The Biden administration has been increasingly calling on the Israeli government, led by right-wing President Benjamin Netanyahu, to scale down its attacks and allow more humanitarian aid in.

But Mr Biden has stopped short of applying direct pressure on Israel or conditioning military aid.

He has cast his campaign as being against former president Donald Trump, the likely Republican nominee who has vowed to ban the entry of many Muslims to the US if he is elected back in office.

Mr Trump refused to accept his election loss in 2020.

“The former president wants to put a ban on Arabs coming into the country,” Mr Biden said last week, conflating Arabs with Muslims.

“We’ll make sure that we understand who cares about the Arab population.”

Arab and Muslim Americans in Michigan and elsewhere have historically leaned towards the Democrats, but in recent weeks have been campaigning against Mr Biden, and communities across the US have vowed not to vote for him.
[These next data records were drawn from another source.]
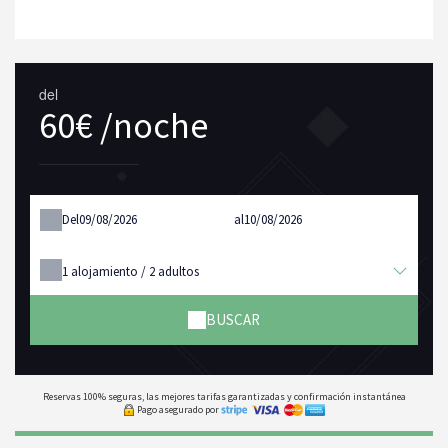
del
60€ /noche
Del
al
1
alojamiento /
2
adultos
BUSCAR
Reservas 100% seguras, las mejores tarifas garantizadas y confirmación instantánea
Pago asegurado por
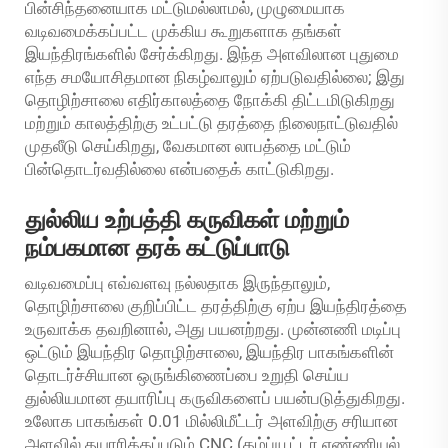
பின்சிந்தனையாக மட்டுமல்லாமல், முழுமையாக
வடிவமைக்கப்பட்ட முக்கிய கூறுகளாக தங்கள்
இயந்திரங்களில் சேர்க்கிறது. இந்த அளவிலான புதுமை
எந்த சமயோசிதமான நிகழ்வாலும் ஏற்படுவதில்லை; இது
தொழிற்சாலை எதிர்காலத்தை நோக்கி திட்டமிடுகிறது
மற்றும் காலத்திற்கு உட்பட்டு தரத்தை நிலைநாட்டுவதில்
முதலீடு செய்கிறது, வேகமான லாபத்தை மட்டும்
பின்தொடர்வதில்லை என்பதைக் காட்டுகிறது.
துல்லிய உற்பத்தி கருவிகள் மற்றும்
நம்பகமான தரக் கட்டுப்பாடு
வடிவமைப்பு எவ்வளவு நல்லதாக இருந்தாலும்,
தொழிற்சாலை குறிப்பிட்ட தரத்திற்கு ஏற்ப இயந்திரத்தை
உருவாக்க தவறினால், அது பயனற்றது. முன்னணி மடிப்பு
ஒட்டும் இயந்திர தொழிற்சாலை, இயந்திர பாகங்களின்
தொடர்ச்சியான ஒருங்கிணைப்பை உறுதி செய்ய
துல்லியமான தயாரிப்பு கருவிகளைப் பயன்படுத்துகிறது.
உலோக பாகங்கள் 0.01 மில்லிமீட்டர் அளவிற்கு சரியான
அளவில் தயாரிக்கப்படும் CNC (கம்ப்யூட்டர் எண்ணியல்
This could spell disaster for Mr Biden, especially in Michigan, the state he won by 3 percentage points – 154,000 votes – in 2020.

Records show that Michigan is home to about 200,000 Muslim voters and 300,000 people who claim ancestry in the Middle East and North Africa.
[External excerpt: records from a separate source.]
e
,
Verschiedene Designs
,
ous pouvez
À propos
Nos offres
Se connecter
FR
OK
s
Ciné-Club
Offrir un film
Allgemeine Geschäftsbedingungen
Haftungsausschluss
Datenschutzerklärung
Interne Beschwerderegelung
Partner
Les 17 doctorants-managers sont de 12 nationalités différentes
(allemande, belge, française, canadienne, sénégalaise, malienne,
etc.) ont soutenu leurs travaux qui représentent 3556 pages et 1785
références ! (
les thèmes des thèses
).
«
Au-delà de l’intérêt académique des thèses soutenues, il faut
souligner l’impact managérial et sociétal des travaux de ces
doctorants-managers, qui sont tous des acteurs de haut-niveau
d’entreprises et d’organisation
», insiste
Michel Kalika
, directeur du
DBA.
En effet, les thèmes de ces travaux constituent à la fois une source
Mr Hammoud said several residents had been trapped in Gaza when the war erupted and had to be evacuated by the State Department, and several others have lost relatives.

One resident, he said, lost his two grandmothers, who were trapped under the rubble for days.

Mr Hammoud says he keeps thinking about the UN Women report this month that said two mothers have been killed every hour in Gaza since the start of the war.

“For me, the primary hat I'm wearing right now is just another Dearbonite, Muslim, Arab American, and a father of two,” he said.

“And it's hard. In our community our mothers mean the world. We respect our mothers, we dignify our mothers.

“We said no to this campaign because I have to go back and face them.”